Department of Chemistry & Biochemistry, Ohio University, Athens, OH, 45701, USA; Honors Tutorial College, Ohio University, Athens, OH, 45701, USA.
Biochem Biophys Res Commun. 2023 Feb 12;644:55-61. doi: 10.1016/j.bbrc.2022.12.080. Epub 2022 Dec 29.
RNA structure plays an important role in regulating cellular function and there is a significant emerging interest in targeting RNA for drug discovery. Here we report the identification of 4-aminoquinolines as modulators of RNA structure and function. Aminoquinolines have a broad range of pharmacological activities, but their specific mechanism of action is often not fully understood. Using electrophoretic mobility shift assays and enzymatic probing we identified 4-aminoquinolines that bind the stem-loop II motif (s2m) of SARS-CoV-2 RNA site-specifically and induce dimerization. Using fluorescence-based RNA binding and T-box riboswitch functional assays we identified that hydroxychloroquine binds the T-box riboswitch antiterminator RNA element and inhibits riboswitch function. Based on its structure and riboswitch dose-response activity we identified that the antagonist activity of hydroxychloroquine is consistent with it being a conformationally restricted analog of the polyamine spermidine. Given the known role that polyamines play in RNA function, the identification of an RNA binding ligand with the pharmacophore of a conformationally restricted polyamine has significant implications for further elucidation of RNA structure-function relationships and RNA-targeted drug discovery.

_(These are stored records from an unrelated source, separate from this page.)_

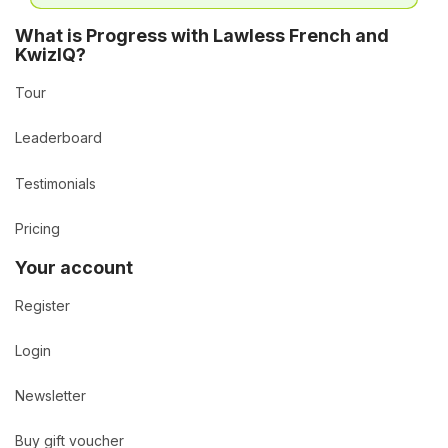
What is Progress with Lawless French and
KwizIQ?
Tour
Leaderboard
Testimonials
Pricing
Your account
Register
Login
Newsletter
Buy gift voucher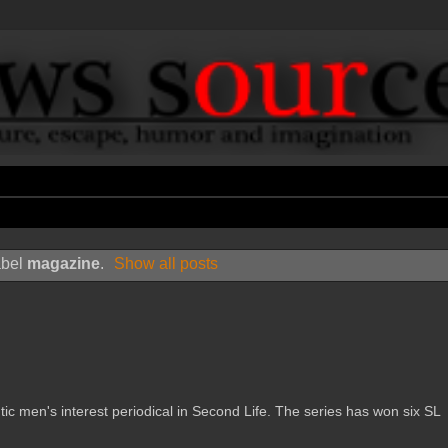
abel
magazine
.
Show all posts
en's interest periodical in Second Life. The series has won six SL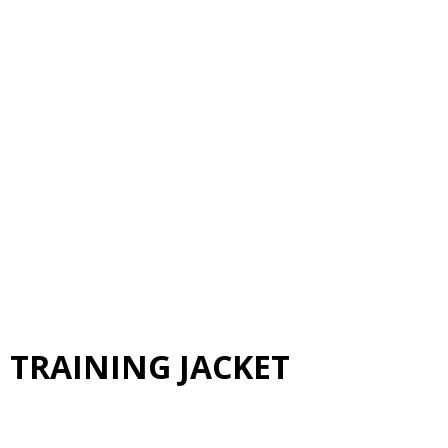
 TRAINING JACKET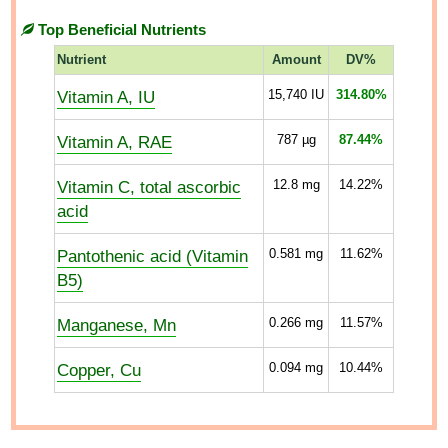
Top Beneficial Nutrients
Nutrient
Amount
DV%
Vitamin A, IU
15,740
IU
314.80%
Vitamin A, RAE
787
µg
87.44%
Vitamin C, total ascorbic
12.8
mg
14.22%
acid
Pantothenic acid (Vitamin
0.581
mg
11.62%
B5)
Manganese, Mn
0.266
mg
11.57%
Copper, Cu
0.094
mg
10.44%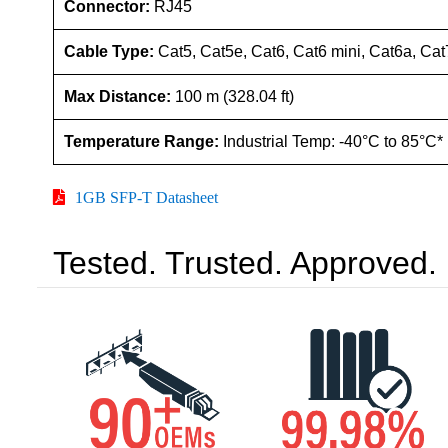
Connector:
RJ45
Cable Type:
Cat5, Cat5e, Cat6, Cat6 mini, Cat6a, Cat
Max Distance:
100 m (328.04 ft)
Temperature Range:
Industrial Temp: -40°C to 85°C*
1GB SFP-T Datasheet
Tested. Trusted. Approved.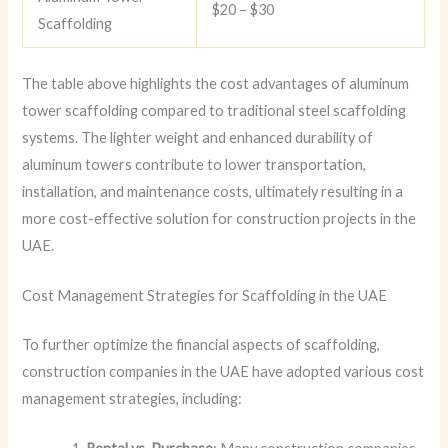
$20 – $30
Scaffolding
The table above highlights the cost advantages of aluminum
tower scaffolding compared to traditional steel scaffolding
systems. The lighter weight and enhanced durability of
aluminum towers contribute to lower transportation,
installation, and maintenance costs, ultimately resulting in a
more cost-effective solution for construction projects in the
UAE.
Cost Management Strategies for Scaffolding in the UAE
To further optimize the financial aspects of scaffolding,
construction companies in the UAE have adopted various cost
management strategies, including: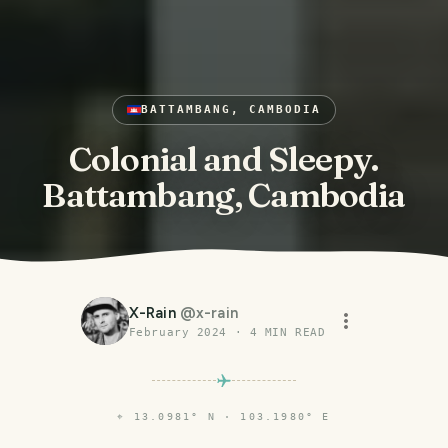
BATTAMBANG, CAMBODIA
Colonial and Sleepy.
Battambang, Cambodia
X-Rain
@
x-rain
February 2024
·
4
MIN READ
⌖
13.0981° N · 103.1980° E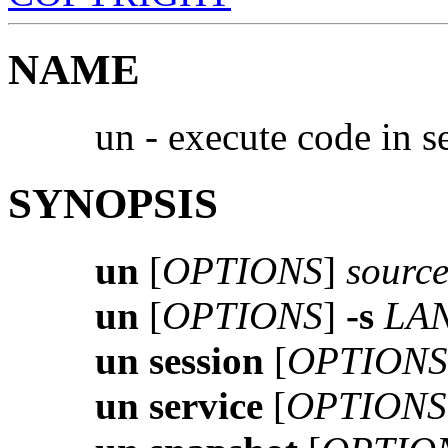
NAME
un - execute code in 
SYNOPSIS
un
[
OPTIONS
]
source
un
[
OPTIONS
]
-s
LAN
un session
[
OPTIONS
un service
[
OPTIONS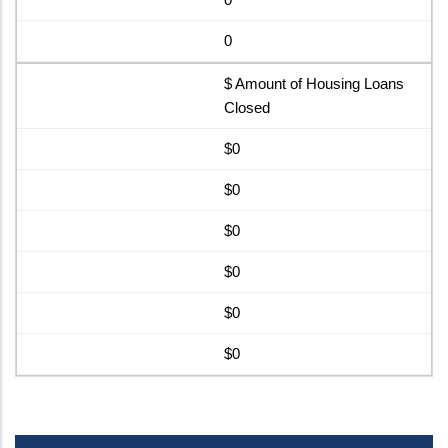
0
$ Amount of Housing Loans
Closed
$0
$0
$0
$0
$0
$0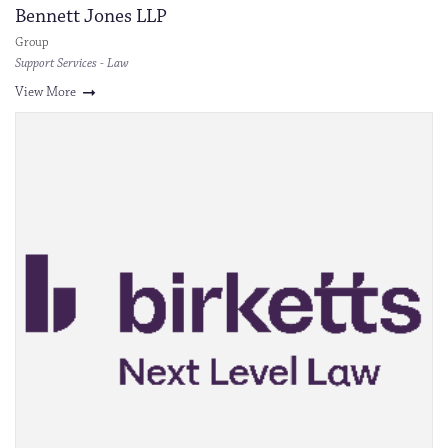
Bennett Jones LLP
Group
Support Services - Law
View More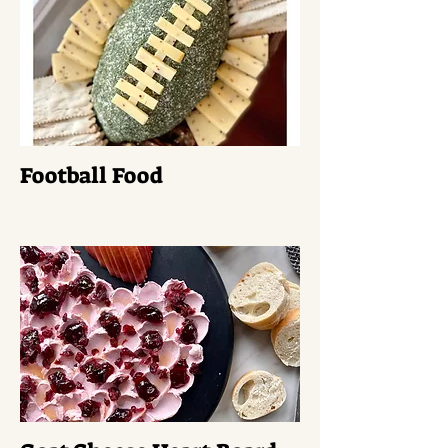
Football Food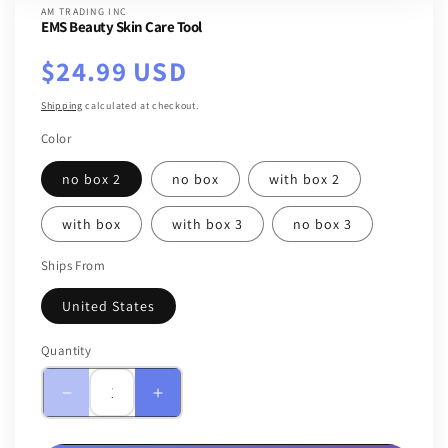
AM TRADING INC
EMS Beauty Skin Care Tool
Regular
$24.99 USD
price
Shipping
calculated at checkout.
Color
no box 2
no box
with box 2
with box
with box 3
no box 3
Ships From
United States
Quantity
Quantity
Decrease
Increase
quantity
quantity
for
for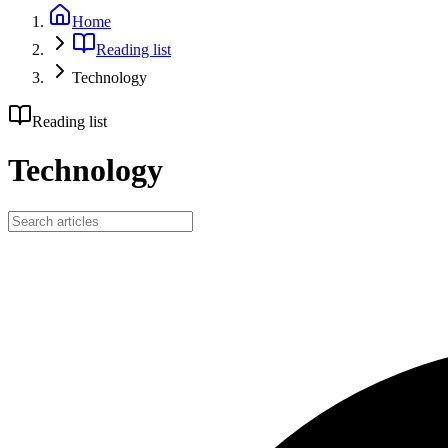
Home
Reading list
Technology
Reading list
Technology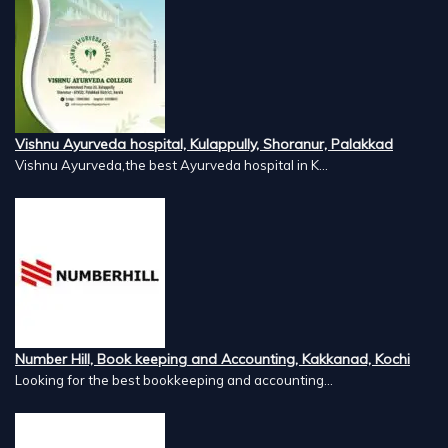
Vishnu Ayurveda hospital, Kulappully, Shoranur, Palakkad
Vishnu Ayurveda,the best Ayurveda hospital in K...
Number Hill, Book keeping and Accounting, Kakkanad, Kochi
Looking for the best bookkeeping and accounting...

RNA 结构在调节细胞功能方面起着重要作用,因此针对 RNA 进行药物研发的兴趣日益浓厚。在这里,我们报告了鉴定 4-氨基喹啉类化合物作为 RNA 结构和功能调节剂的研究。氨基喹啉类化合物具有广泛的药理活性,但它们的具体作用机制通常并不完全清楚。我们使用电泳迁移率变动分析和酶探测实验鉴定了 4-氨基喹啉类化合物,这些化合物能够特异性地结合 SARS-CoV-2 RNA 的茎环 II 模体 (s2m),并诱导二聚化。通过荧光 RNA 结合和 T 框核糖体开关功能测定,我们鉴定出羟氯喹结合 T 框核糖体开关抗终止 RNA 元件并抑制核糖体开关功能。根据其结构和核糖体开关剂量反应活性,我们鉴定出羟氯喹的拮抗剂活性与其作为多胺亚精胺的构象受限类似物一致。鉴于多胺在 RNA 功能中的已知作用,具有构象受限多胺药效团的 RNA 结合配体的鉴定对进一步阐明 RNA 结构-功能关系和 RNA 靶向药物发现具有重要意义。